- INSTRUCTIONS FOR THE TASK -
Count the lines in the data below that contain the string "does", where case counts. Reply with the number alone.

- DATA FOR THE TASK -
· · · · · · ·

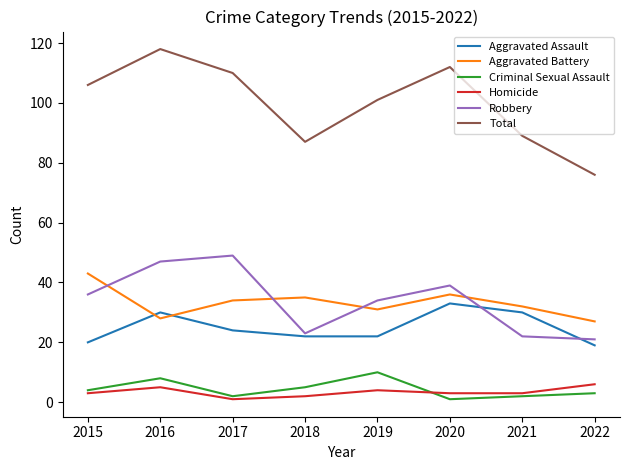

What is the highest value of the Total series?

118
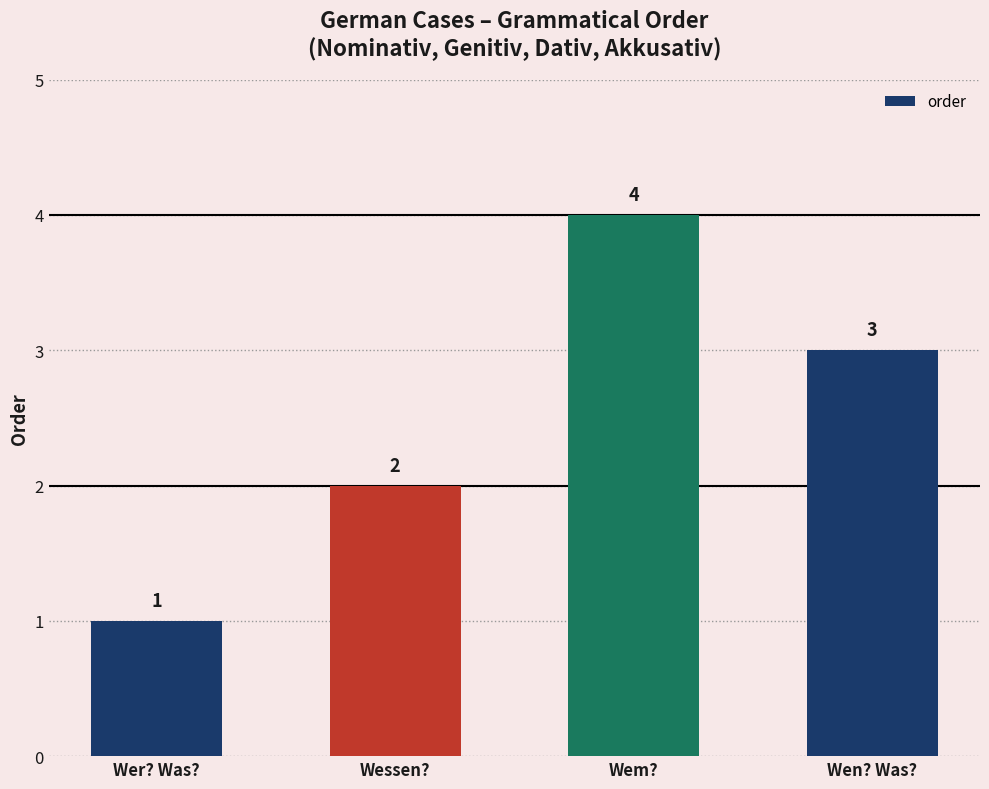

Is it true that the value at Wessen? is 2?

True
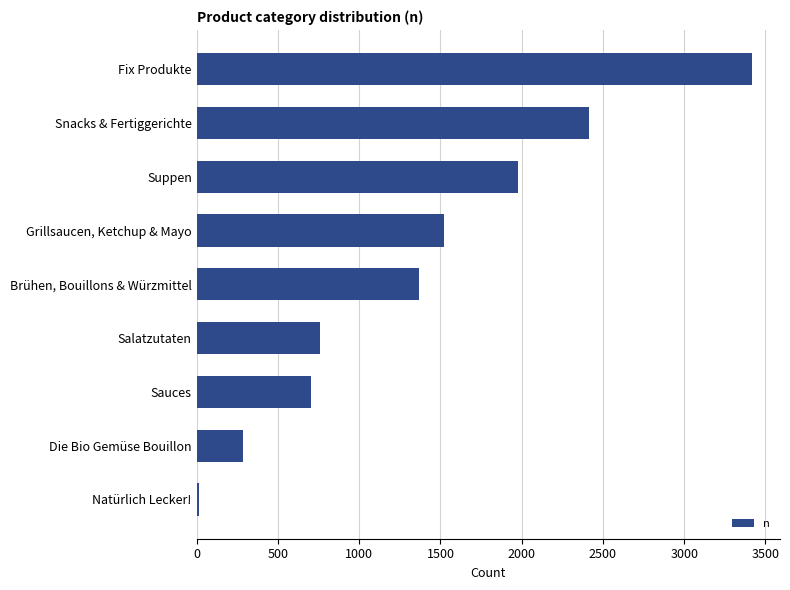

Read the value at Salatzutaten.

757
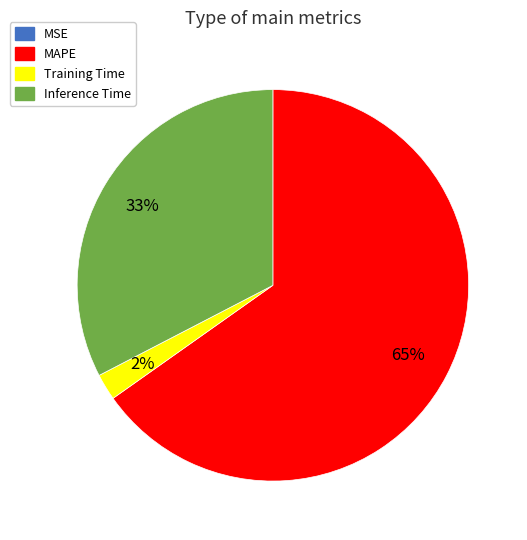

Which category has the biggest portion of the pie?

MAPE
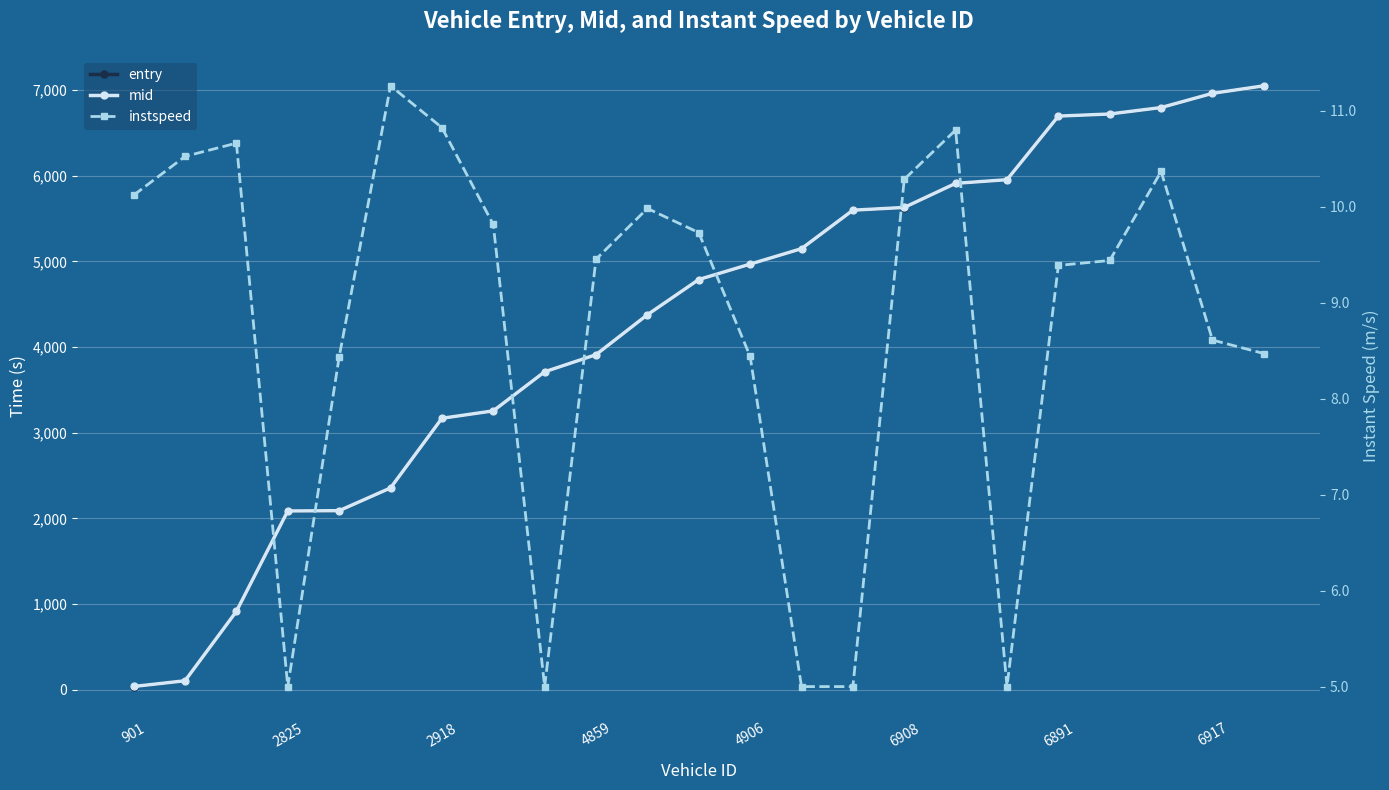

What is the label of the 12th point from the left?

11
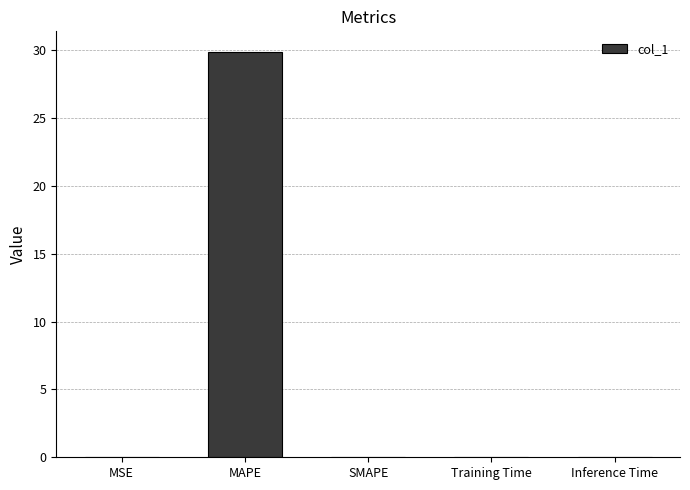

What value does the data have at MAPE?

29.9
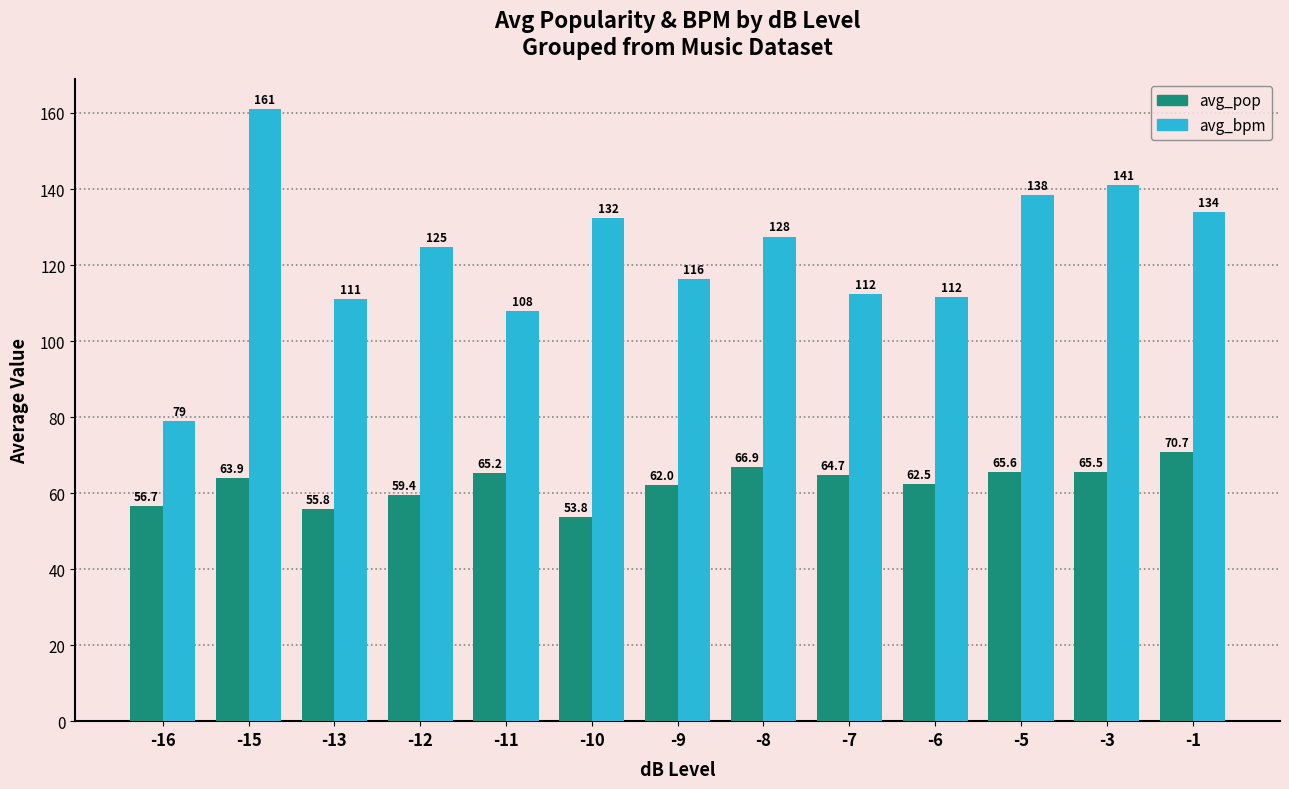

Is the value of avg_pop at -7 greater than the value of avg_bpm at -15?

No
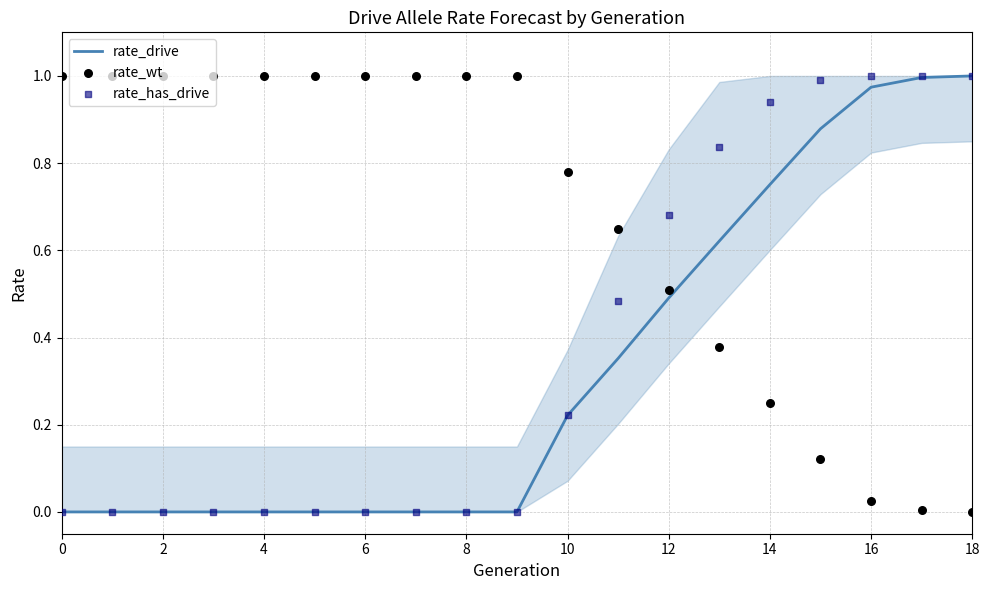

At how many categories does at least one series exceed 0?

19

· · · · · · ·

- OUTPUT OF THE EXERCISE -
2